Backstory: The five-year-old Los Angeles-based brand is completely made in America at the company’s own factory in its home city. This allows it to quickly design and manufacture trend-right product instead of having to wait months for shipments to arrive from overseas. “We can create a sample in one day,” Henson said. Although the brand is primarily direct-to-consumer, it is seeking to expand via the wholesale route. “We now have a good grasp on our manufacturing and know we can scale in a sustainable way,” he said. “A lot of other brands overproduce, but we can make things on a smaller scale.”

Key pieces: A farmer’s chore jacket in a checkerboard pattern, which the brand calls the “checkmate,” is a strong piece along with heavy cotton ripstop pants offered this season in a camo pattern. There’s also a “zen capsule” of a hoodie or crew with matching sweatpants in soft, comfortable fabrics offered in a range of colors.
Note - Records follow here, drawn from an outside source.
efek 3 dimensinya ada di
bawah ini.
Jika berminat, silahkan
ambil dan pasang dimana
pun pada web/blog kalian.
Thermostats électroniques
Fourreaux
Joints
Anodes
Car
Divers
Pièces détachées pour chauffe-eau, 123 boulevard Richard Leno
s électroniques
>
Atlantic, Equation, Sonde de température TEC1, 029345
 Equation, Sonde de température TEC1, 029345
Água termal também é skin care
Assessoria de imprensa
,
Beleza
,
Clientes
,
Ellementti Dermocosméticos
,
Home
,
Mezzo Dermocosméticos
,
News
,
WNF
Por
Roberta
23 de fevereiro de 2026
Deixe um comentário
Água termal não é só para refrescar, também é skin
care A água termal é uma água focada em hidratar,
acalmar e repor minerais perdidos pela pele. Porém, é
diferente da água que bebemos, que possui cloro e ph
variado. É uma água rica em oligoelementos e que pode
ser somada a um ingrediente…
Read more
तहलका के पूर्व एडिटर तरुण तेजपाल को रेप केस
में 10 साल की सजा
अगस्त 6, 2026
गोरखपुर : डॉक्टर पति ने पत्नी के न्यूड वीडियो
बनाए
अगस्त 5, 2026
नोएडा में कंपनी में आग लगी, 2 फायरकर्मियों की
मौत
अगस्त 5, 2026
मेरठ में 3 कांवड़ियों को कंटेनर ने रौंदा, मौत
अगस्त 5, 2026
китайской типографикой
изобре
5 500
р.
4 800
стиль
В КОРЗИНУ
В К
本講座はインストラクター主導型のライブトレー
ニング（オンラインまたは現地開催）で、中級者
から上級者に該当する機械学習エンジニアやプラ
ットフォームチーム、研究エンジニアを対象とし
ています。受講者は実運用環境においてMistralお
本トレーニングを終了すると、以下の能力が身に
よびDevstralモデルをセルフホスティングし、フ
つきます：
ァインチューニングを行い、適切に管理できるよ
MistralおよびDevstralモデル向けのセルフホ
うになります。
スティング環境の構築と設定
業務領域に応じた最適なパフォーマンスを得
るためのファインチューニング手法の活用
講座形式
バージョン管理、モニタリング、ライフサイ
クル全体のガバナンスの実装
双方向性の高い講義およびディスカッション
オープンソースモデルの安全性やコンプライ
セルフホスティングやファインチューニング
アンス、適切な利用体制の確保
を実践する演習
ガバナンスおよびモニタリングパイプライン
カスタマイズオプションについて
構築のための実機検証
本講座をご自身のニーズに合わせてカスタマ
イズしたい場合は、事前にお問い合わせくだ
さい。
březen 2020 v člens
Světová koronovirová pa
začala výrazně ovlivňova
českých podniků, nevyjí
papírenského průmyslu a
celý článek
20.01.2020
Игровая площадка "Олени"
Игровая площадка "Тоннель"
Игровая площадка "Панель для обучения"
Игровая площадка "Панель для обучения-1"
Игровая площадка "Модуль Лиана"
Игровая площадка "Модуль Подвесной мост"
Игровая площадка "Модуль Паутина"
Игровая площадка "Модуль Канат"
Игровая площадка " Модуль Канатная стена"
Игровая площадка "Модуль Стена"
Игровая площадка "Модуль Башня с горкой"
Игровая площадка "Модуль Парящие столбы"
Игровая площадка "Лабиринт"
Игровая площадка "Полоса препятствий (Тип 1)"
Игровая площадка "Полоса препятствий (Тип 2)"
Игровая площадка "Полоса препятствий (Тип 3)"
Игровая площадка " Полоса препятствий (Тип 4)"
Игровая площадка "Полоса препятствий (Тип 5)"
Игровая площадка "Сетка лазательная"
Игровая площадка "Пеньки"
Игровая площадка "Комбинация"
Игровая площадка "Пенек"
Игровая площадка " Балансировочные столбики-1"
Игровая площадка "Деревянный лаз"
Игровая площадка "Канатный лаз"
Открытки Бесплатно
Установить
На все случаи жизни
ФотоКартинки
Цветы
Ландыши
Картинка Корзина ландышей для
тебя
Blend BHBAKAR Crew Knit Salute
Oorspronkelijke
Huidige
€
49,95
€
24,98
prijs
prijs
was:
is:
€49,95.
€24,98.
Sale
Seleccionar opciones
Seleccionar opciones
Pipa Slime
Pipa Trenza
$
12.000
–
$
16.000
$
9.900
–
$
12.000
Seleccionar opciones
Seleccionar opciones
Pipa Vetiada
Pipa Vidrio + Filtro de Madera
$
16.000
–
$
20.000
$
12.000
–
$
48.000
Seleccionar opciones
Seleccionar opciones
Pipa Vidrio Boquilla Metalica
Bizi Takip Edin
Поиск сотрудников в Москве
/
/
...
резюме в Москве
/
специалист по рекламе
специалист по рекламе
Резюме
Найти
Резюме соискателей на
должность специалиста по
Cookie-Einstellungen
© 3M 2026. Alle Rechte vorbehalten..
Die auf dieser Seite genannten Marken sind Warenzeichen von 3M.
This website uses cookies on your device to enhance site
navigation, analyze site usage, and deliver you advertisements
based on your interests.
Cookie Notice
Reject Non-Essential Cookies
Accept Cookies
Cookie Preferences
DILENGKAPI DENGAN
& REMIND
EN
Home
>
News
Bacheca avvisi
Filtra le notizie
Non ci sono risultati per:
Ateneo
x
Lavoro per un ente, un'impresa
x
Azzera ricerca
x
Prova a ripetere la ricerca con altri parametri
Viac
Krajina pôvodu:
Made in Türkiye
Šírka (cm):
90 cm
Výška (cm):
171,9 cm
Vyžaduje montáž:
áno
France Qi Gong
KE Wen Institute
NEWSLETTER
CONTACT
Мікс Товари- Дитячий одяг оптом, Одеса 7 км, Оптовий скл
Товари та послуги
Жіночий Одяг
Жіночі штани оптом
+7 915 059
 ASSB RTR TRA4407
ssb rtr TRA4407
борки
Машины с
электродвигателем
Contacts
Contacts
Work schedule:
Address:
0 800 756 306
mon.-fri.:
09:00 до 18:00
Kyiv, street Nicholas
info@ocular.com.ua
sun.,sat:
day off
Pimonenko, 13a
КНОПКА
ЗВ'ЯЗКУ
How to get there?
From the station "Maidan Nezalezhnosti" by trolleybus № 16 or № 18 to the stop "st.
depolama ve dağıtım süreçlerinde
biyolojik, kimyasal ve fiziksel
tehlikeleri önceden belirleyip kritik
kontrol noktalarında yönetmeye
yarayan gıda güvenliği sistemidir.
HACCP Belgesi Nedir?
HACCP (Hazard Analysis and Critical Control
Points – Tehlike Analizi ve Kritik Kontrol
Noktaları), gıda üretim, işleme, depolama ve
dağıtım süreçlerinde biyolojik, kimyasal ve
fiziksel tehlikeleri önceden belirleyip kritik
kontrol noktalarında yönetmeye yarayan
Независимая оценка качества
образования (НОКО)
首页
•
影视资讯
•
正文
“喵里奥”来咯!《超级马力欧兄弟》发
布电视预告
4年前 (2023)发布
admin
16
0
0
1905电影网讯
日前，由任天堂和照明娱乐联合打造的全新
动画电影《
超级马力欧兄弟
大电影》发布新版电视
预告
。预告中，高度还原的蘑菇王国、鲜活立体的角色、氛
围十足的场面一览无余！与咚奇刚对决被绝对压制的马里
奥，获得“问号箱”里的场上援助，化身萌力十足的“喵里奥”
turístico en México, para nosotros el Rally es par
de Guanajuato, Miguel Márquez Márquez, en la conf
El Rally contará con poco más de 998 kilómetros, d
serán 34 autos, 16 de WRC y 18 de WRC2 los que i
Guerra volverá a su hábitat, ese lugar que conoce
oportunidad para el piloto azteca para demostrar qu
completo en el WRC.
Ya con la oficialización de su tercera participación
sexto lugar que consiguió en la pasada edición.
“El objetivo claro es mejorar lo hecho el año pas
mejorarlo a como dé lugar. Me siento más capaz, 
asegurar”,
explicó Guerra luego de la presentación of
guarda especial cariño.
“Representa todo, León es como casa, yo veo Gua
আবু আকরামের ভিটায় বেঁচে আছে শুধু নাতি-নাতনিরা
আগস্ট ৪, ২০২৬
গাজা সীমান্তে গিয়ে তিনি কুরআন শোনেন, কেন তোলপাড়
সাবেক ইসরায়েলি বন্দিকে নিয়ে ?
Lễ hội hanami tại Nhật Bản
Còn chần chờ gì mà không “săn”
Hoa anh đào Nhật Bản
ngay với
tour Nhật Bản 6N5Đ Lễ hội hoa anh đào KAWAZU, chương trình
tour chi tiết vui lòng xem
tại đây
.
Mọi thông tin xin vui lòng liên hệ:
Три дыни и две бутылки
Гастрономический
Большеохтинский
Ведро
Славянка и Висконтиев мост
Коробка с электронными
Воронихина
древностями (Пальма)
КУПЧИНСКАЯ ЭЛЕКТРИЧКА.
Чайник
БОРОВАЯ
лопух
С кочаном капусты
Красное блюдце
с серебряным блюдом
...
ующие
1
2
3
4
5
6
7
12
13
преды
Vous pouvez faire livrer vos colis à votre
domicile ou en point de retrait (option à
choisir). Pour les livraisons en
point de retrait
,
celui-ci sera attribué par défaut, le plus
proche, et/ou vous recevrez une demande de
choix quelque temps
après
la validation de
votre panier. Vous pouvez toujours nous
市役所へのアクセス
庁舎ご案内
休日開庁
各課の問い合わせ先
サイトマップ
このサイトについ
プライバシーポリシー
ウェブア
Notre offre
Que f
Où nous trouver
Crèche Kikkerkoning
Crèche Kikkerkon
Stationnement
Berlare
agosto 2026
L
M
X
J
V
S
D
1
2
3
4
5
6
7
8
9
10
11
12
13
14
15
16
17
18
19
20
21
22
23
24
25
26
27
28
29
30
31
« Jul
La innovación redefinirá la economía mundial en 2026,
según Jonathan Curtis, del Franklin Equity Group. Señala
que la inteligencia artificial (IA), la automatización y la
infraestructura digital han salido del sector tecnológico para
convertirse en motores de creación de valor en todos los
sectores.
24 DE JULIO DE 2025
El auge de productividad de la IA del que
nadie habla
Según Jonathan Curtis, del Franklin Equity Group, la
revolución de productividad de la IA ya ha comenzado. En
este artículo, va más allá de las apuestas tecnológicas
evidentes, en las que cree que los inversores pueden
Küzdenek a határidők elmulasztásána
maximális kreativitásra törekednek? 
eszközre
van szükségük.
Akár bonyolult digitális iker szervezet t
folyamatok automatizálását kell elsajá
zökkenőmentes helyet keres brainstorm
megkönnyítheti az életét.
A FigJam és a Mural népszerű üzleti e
Retail prices: Shirts sell for around $50 and the checkmate jacket retails for $275.

CEO Darren Chandlee and designer Daniel Henson in key pieces from Leisure Lab's fall line.
CEO Darren Chandlee and designer Daniel Henson in key pieces from Leisure Lab’s fall line.

Brand: Seven for All Mankind

Backstory: The premium denim brand was founded in 2000 in Vernon, Calif., by Michael Glasser, Peter Koral and Jerome Dahan. It changed hands several times over the years and is now owned by Delta Galil. While its ownership has changed, its mission has not. The brand continues to specialize in creating sophisticated jeans for men and women, offering fabric and fit innovations with a focus on sustainability.

Key pieces: For fall, men’s jeans are offered in straight and skinny fits along with a wider-leg model in a wide variety of washes. Outside of the traditional blue jeans, the brand is finding success with a performance model in a luxe fabric that Courtney Keller, head of wholesale, said was appropriate for “desk to dinner.” It was offered in black, blue and gunmetal. There is also a ready-to-wear collection designed to complement the jeans with suede bombers, cashmere Henleys and hoodies, and, of course, denim jackets, including one lined in shearling.

Retail prices: The average price for the jeans is $200 but the range is $180 to $270. The outerwear sells for $798 to $998.

7 for All Mankind
A look from Seven for All Mankind’s fall collection.

Brand: Outerknown

Designer: John Moore

Backstory: Moore and champion surfer Kelly Slater created the brand in 2015 as a company dedicated to sustainability and a commitment to the water. The goal is to offer a line of classic pieces across a variety of categories. It has also been adding to its store fleet. There are now nine Outerknown stores, with more in the works.

Key pieces: Outerknown is perhaps best known for its blanket shirts, a core layering item made from organic cotton twill with tagua corozo nut buttons that is reinvented seasonally in different colors and patterns. There is also a fleece terry hoodie, an updated military-inspired Journey jacket,Donegal sweaters made from recycled cashmere and wool, and T-shirts in regenerative organic cotton. The brand is relaunching its denim collection with models available in slim, straight and relaxed fits. The denim is cut, sewn and washed in L.A. The brand partnered with New Life Project for sustainable travel packs and accessories. And of course, there are Slater’s signature surf trunks made of post-consumer waste.

Retail prices: The blanket shirt is $168, long-sleeve wovens are $138 to $168, sweaters are $168 to $298 and the denim is $168.

Outerknown blanket shirt
The blanket shirt is a core item for Outerknown.